• _Exercise_: Please write out the entries below again, putting "SEM ACRÉSCIMO" wherever "SEM JUROS" appears and leaving everything else unchanged.

____ Records for the task

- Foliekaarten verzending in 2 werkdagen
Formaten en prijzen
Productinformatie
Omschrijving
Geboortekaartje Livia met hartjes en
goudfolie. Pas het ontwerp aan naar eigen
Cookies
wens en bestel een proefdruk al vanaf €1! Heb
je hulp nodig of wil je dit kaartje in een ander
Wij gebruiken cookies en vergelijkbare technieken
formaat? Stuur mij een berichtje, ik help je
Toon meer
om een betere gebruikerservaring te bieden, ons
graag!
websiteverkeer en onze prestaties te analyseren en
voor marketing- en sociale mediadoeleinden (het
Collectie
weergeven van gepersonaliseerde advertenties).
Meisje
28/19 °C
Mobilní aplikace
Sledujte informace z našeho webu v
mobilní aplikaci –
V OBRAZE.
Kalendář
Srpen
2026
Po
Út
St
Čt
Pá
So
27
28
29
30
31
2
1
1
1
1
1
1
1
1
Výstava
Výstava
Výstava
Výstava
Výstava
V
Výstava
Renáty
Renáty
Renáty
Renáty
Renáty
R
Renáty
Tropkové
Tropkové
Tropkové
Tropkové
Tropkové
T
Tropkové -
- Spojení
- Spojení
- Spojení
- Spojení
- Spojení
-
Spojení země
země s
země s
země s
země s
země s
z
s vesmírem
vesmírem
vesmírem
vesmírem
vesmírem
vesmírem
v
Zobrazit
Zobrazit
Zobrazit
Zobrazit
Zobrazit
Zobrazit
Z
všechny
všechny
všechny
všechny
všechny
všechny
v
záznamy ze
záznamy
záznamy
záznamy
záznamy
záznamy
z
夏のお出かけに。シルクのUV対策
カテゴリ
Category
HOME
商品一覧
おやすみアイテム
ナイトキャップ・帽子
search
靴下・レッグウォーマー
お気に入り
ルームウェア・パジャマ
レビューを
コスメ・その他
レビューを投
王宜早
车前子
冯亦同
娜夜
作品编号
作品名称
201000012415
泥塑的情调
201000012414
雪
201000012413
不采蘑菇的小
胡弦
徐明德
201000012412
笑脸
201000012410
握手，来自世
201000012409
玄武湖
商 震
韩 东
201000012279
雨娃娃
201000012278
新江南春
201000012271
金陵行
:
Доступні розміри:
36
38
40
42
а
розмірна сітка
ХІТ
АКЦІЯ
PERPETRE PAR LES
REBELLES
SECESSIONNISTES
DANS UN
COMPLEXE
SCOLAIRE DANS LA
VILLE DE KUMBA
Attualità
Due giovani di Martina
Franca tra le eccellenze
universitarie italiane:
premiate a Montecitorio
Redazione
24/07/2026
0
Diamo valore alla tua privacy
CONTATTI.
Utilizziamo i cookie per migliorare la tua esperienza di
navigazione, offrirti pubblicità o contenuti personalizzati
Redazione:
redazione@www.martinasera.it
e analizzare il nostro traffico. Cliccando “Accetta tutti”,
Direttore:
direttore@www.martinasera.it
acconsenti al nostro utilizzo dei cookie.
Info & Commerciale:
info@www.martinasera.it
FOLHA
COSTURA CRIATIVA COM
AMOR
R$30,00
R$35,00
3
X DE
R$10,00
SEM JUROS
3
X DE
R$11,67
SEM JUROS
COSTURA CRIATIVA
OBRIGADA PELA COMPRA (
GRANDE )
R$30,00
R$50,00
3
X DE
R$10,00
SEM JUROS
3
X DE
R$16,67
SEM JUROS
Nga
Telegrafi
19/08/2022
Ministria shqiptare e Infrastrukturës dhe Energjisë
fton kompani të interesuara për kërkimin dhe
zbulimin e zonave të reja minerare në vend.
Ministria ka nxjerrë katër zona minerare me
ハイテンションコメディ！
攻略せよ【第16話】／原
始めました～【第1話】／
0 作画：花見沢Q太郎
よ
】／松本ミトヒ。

________

• _Result_:
- Foliekaarten verzending in 2 werkdagen
Formaten en prijzen
Productinformatie
Omschrijving
Geboortekaartje Livia met hartjes en
goudfolie. Pas het ontwerp aan naar eigen
Cookies
wens en bestel een proefdruk al vanaf €1! Heb
je hulp nodig of wil je dit kaartje in een ander
Wij gebruiken cookies en vergelijkbare technieken
formaat? Stuur mij een berichtje, ik help je
Toon meer
om een betere gebruikerservaring te bieden, ons
graag!
websiteverkeer en onze prestaties te analyseren en
voor marketing- en sociale mediadoeleinden (het
Collectie
weergeven van gepersonaliseerde advertenties).
Meisje
28/19 °C
Mobilní aplikace
Sledujte informace z našeho webu v
mobilní aplikaci –
V OBRAZE.
Kalendář
Srpen
2026
Po
Út
St
Čt
Pá
So
27
28
29
30
31
2
1
1
1
1
1
1
1
1
Výstava
Výstava
Výstava
Výstava
Výstava
V
Výstava
Renáty
Renáty
Renáty
Renáty
Renáty
R
Renáty
Tropkové
Tropkové
Tropkové
Tropkové
Tropkové
T
Tropkové -
- Spojení
- Spojení
- Spojení
- Spojení
- Spojení
-
Spojení země
země s
země s
země s
země s
země s
z
s vesmírem
vesmírem
vesmírem
vesmírem
vesmírem
vesmírem
v
Zobrazit
Zobrazit
Zobrazit
Zobrazit
Zobrazit
Zobrazit
Z
všechny
všechny
všechny
všechny
všechny
všechny
v
záznamy ze
záznamy
záznamy
záznamy
záznamy
záznamy
z
夏のお出かけに。シルクのUV対策
カテゴリ
Category
HOME
商品一覧
おやすみアイテム
ナイトキャップ・帽子
search
靴下・レッグウォーマー
お気に入り
ルームウェア・パジャマ
レビューを
コスメ・その他
レビューを投
王宜早
车前子
冯亦同
娜夜
作品编号
作品名称
201000012415
泥塑的情调
201000012414
雪
201000012413
不采蘑菇的小
胡弦
徐明德
201000012412
笑脸
201000012410
握手，来自世
201000012409
玄武湖
商 震
韩 东
201000012279
雨娃娃
201000012278
新江南春
201000012271
金陵行
:
Доступні розміри:
36
38
40
42
а
розмірна сітка
ХІТ
АКЦІЯ
PERPETRE PAR LES
REBELLES
SECESSIONNISTES
DANS UN
COMPLEXE
SCOLAIRE DANS LA
VILLE DE KUMBA
Attualità
Due giovani di Martina
Franca tra le eccellenze
universitarie italiane:
premiate a Montecitorio
Redazione
24/07/2026
0
Diamo valore alla tua privacy
CONTATTI.
Utilizziamo i cookie per migliorare la tua esperienza di
navigazione, offrirti pubblicità o contenuti personalizzati
Redazione:
redazione@www.martinasera.it
e analizzare il nostro traffico. Cliccando “Accetta tutti”,
Direttore:
direttore@www.martinasera.it
acconsenti al nostro utilizzo dei cookie.
Info & Commerciale:
info@www.martinasera.it
FOLHA
COSTURA CRIATIVA COM
AMOR
R$30,00
R$35,00
3
X DE
R$10,00
SEM ACRÉSCIMO
3
X DE
R$11,67
SEM ACRÉSCIMO
COSTURA CRIATIVA
OBRIGADA PELA COMPRA (
GRANDE )
R$30,00
R$50,00
3
X DE
R$10,00
SEM ACRÉSCIMO
3
X DE
R$16,67
SEM ACRÉSCIMO
Nga
Telegrafi
19/08/2022
Ministria shqiptare e Infrastrukturës dhe Energjisë
fton kompani të interesuara për kërkimin dhe
zbulimin e zonave të reja minerare në vend.
Ministria ka nxjerrë katër zona minerare me
ハイテンションコメディ！
攻略せよ【第16話】／原
始めました～【第1話】／
0 作画：花見沢Q太郎
よ
】／松本ミトヒ。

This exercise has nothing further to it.